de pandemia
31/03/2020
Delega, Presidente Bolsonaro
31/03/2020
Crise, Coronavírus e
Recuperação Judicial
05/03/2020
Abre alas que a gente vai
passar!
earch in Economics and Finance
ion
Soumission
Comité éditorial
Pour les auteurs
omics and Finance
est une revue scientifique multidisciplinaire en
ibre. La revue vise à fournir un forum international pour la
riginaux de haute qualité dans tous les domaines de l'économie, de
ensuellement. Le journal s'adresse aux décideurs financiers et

• **REQUIREMENT**
An identical copy of the entries above is the expected result.

• **EXERCISE OUTPUT**
de pandemia
31/03/2020
Delega, Presidente Bolsonaro
31/03/2020
Crise, Coronavírus e
Recuperação Judicial
05/03/2020
Abre alas que a gente vai
passar!
earch in Economics and Finance
ion
Soumission
Comité éditorial
Pour les auteurs
omics and Finance
est une revue scientifique multidisciplinaire en
ibre. La revue vise à fournir un forum international pour la
riginaux de haute qualité dans tous les domaines de l'économie, de
ensuellement. Le journal s'adresse aux décideurs financiers et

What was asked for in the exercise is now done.